Has anyone tried both and could you recommend one over the other? Which library is more extensive, which has more variety?


----------



## jerm (Jan 27, 2017)

Get Good Drums are actual samples.

Midi Bundles are just beats/fills/grooves (Programmed notes), they're not samples.

These are 2 different products.


----------



## noise in my mind (Jan 27, 2017)

If you mean superior 2.0 instead of midi packs then s2.0. The map programing in s2.0 is much more extensive. Plus it has built in plugins. The gg drums does sound awesome though and goes great with other drum programs for layering.


----------



## schwiz (Jan 27, 2017)

Maybe he's asking about the difference between GGD samples and the samples in SD for the Avatar kit, or any of the expansion packs?


----------



## depths of europa (Jan 27, 2017)

Oh ok, i thought Getgood drums were like a midi groove library. I already have SD2.0 and i want to expand my midi groove library. I used to program my beats click by click but i just realized how much time i can save by using preprogrammed midi beats as my starter drum track amd just making adjustments to suit the song.


----------



## schwiz (Jan 27, 2017)

depths of europa said:


> Oh ok, i thought Getgood drums were like a midi groove library. I already have SD2.0 and i want to expand my midi groove library. I used to program my beats click by click but i just realized how much time i can save by using preprogrammed midi beats as my starter drum track amd just making adjustments to suit the song.

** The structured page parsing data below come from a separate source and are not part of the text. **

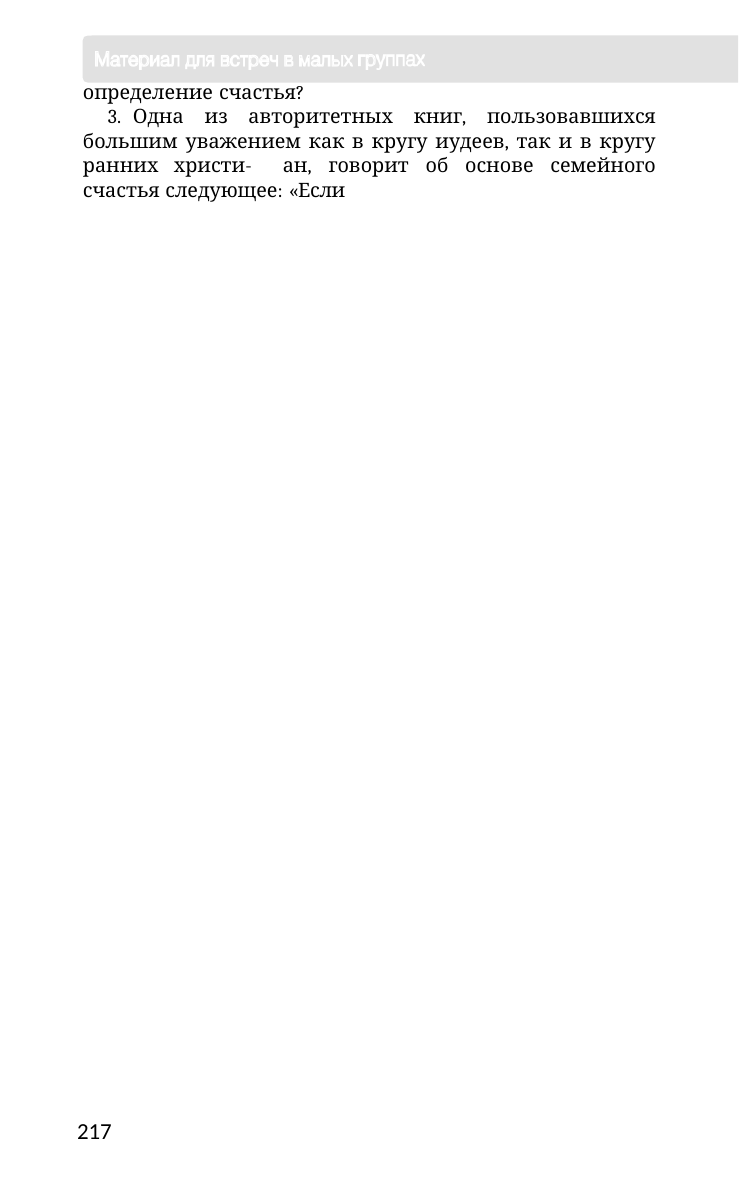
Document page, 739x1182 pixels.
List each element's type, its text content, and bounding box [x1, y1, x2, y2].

picture [358, 54, 425, 70]
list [83, 81, 656, 104]
picture [95, 51, 353, 70]
list Одна из авторитетных книг, пользовавшихся большим уважением как в кругу иудеев, так и в кругу ранних христи- ан, говорит об основе семейного счастья следующее: «Если [83, 106, 656, 202]
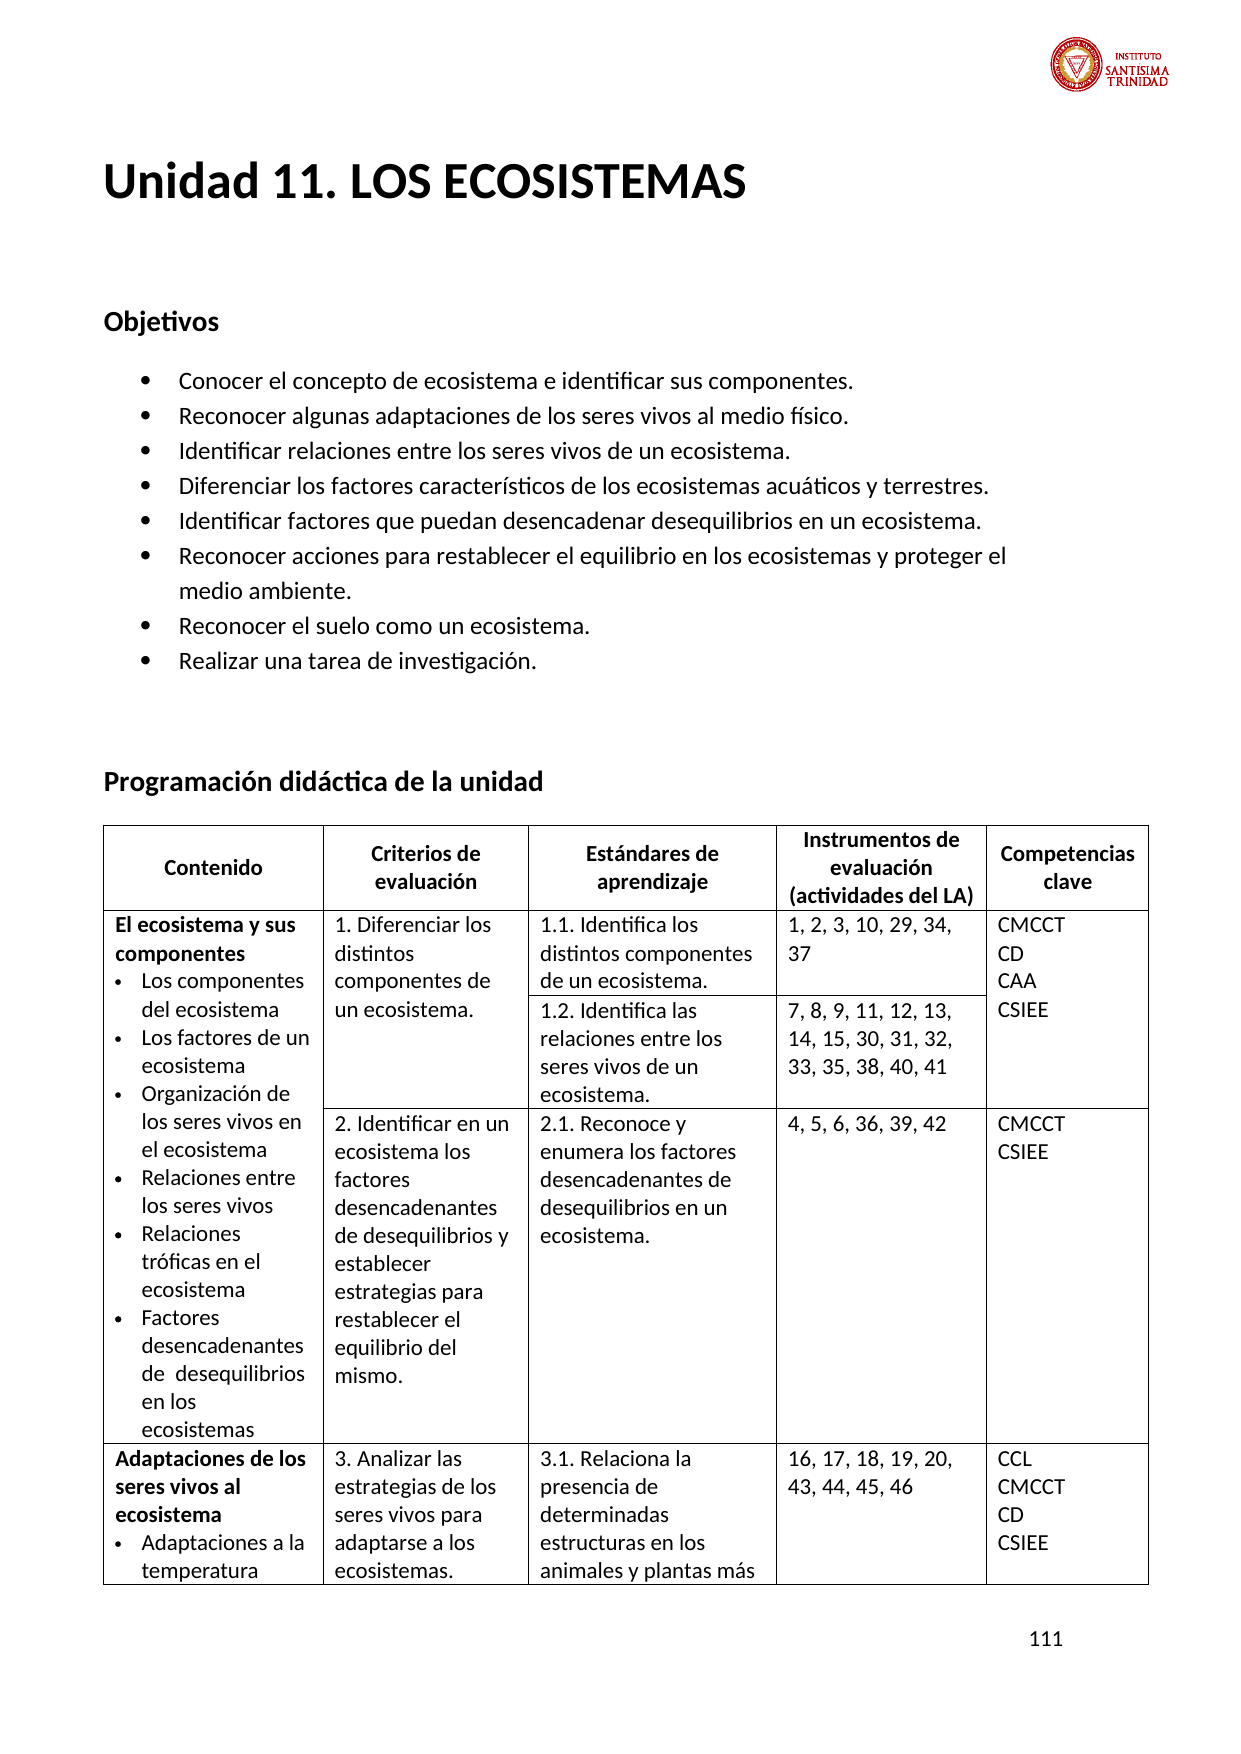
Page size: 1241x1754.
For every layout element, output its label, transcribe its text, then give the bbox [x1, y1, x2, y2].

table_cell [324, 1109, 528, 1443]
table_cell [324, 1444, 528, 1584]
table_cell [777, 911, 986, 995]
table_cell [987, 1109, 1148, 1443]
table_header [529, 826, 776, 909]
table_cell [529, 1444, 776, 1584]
text Programación didáctica de la unidad [103, 763, 1063, 798]
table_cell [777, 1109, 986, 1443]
list Identificar relaciones entre los seres vivos de un ecosistema. [141, 435, 1063, 466]
text Unidad 11. LOS ECOSISTEMAS [103, 148, 1063, 211]
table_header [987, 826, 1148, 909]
picture [1034, 28, 1185, 107]
list Conocer el concepto de ecosistema e identificar sus componentes. [141, 365, 1063, 396]
list Diferenciar los factores característicos de los ecosistemas acuáticos y terrestres. [141, 470, 1063, 501]
text Objetivos [103, 303, 1063, 339]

Yeah GGD is definitely not that. I don't think there will be many people that will suggest preprogrammed loops here. While they are quick, they are not super flexible unless you're using them as a baseline, then customizing them. EZ drummer has an decent selection of preprogrammed loops that you can later edit.


----------



## depths of europa (Jan 27, 2017)

schwiz said:


> Yeah GGD is definitely not that. I don't think there will be many people that will suggest preprogrammed loops here. While they are quick, they are not super flexible unless you're using them as a baseline, then customizing them. EZ drummer has an decent selection of preprogrammed loops that you can later edit.




Yeah that's basically exactly how I use them. Just to get the skeleton down quickly and then change the fills/kick etc accordingly. 

Also i'm only using them for demos so that i can show my drummer what im thinking. then he always changes them when he tracks them for real


----------